• _WHAT IS NEEDED_:
Nothing should differ between your answer and the records below.

◇ ◇ ◇ ◇ ◇

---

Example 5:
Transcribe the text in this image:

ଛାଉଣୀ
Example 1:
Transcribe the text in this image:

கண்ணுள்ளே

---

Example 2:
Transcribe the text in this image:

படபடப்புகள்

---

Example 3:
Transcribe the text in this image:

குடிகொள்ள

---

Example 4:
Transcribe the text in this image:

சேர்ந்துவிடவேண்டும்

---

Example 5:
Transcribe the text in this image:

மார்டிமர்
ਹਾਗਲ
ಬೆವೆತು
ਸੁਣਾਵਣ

◇ ◇ ◇ ◇ ◇

• _SOLUTION FOR THIS PROBLEM_:
---

Example 5:
Transcribe the text in this image:

ଛାଉଣୀ
Example 1:
Transcribe the text in this image:

கண்ணுள்ளே

---

Example 2:
Transcribe the text in this image:

படபடப்புகள்

---

Example 3:
Transcribe the text in this image:

குடிகொள்ள

---

Example 4:
Transcribe the text in this image:

சேர்ந்துவிடவேண்டும்

---

Example 5:
Transcribe the text in this image:

மார்டிமர்
ਹਾਗਲ
ಬೆವೆತು
ਸੁਣਾਵਣ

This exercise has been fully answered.